WORK INSTRUCTIONS — Write out an exact copy of the line with "Points: A (150, 30)" and of each line after it, through the end of the records below.

GIVEN RECORDS —
----
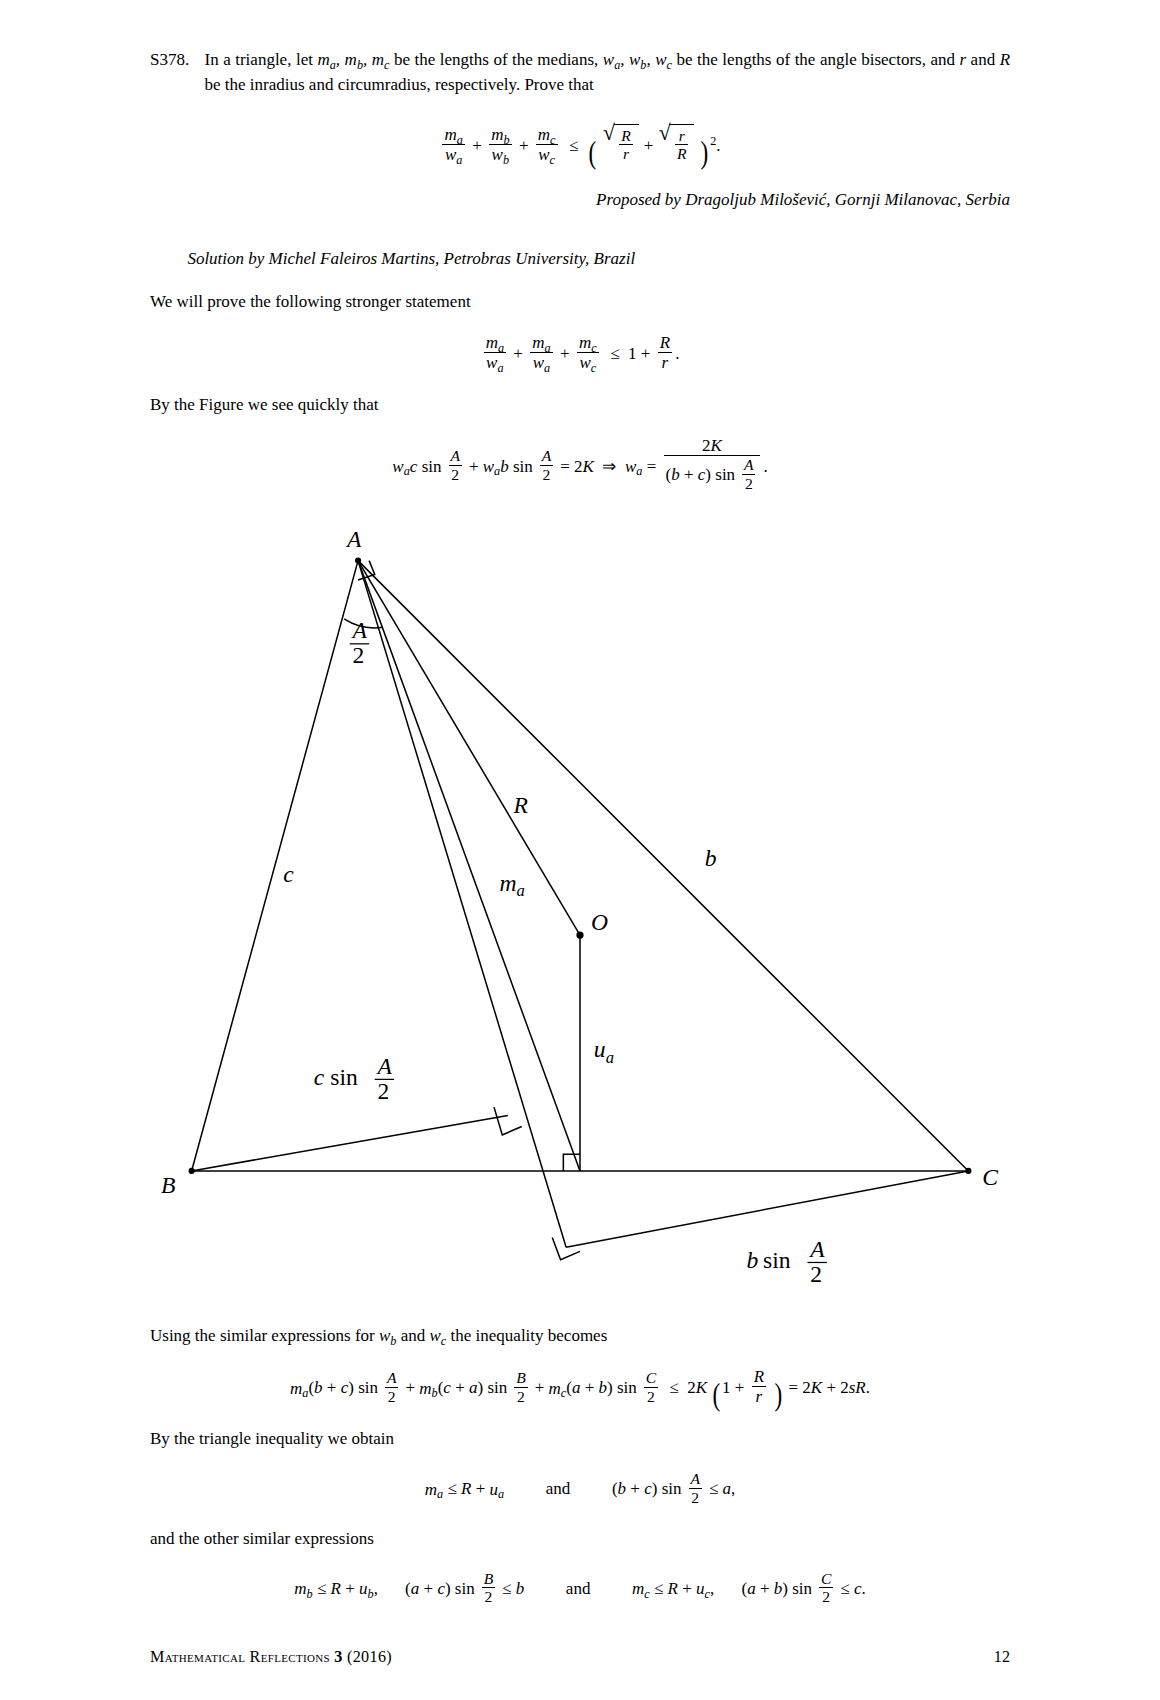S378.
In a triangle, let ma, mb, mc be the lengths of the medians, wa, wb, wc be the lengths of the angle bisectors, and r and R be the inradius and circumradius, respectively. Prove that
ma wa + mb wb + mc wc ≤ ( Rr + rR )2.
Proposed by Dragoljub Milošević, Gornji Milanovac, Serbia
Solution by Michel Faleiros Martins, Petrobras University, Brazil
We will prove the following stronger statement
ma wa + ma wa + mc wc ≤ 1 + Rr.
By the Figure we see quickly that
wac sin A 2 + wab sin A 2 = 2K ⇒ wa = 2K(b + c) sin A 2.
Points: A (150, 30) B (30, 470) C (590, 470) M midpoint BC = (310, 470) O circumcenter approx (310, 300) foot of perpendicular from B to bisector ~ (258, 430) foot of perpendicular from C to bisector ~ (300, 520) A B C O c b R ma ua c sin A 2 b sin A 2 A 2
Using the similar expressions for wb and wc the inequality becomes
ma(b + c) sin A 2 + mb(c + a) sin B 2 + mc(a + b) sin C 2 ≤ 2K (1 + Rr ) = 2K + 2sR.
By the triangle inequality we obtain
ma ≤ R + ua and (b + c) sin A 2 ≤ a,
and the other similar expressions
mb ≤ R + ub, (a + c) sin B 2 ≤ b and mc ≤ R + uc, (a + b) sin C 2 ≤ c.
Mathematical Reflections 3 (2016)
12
----
RESULT —
Points: A (150, 30) B (30, 470) C (590, 470) M midpoint BC = (310, 470) O circumcenter approx (310, 300) foot of perpendicular from B to bisector ~ (258, 430) foot of perpendicular from C to bisector ~ (300, 520) A B C O c b R ma ua c sin A 2 b sin A 2 A 2
Using the similar expressions for wb and wc the inequality becomes
ma(b + c) sin A 2 + mb(c + a) sin B 2 + mc(a + b) sin C 2 ≤ 2K (1 + Rr ) = 2K + 2sR.
By the triangle inequality we obtain
ma ≤ R + ua and (b + c) sin A 2 ≤ a,
and the other similar expressions
mb ≤ R + ub, (a + c) sin B 2 ≤ b and mc ≤ R + uc, (a + b) sin C 2 ≤ c.
Mathematical Reflections 3 (2016)
12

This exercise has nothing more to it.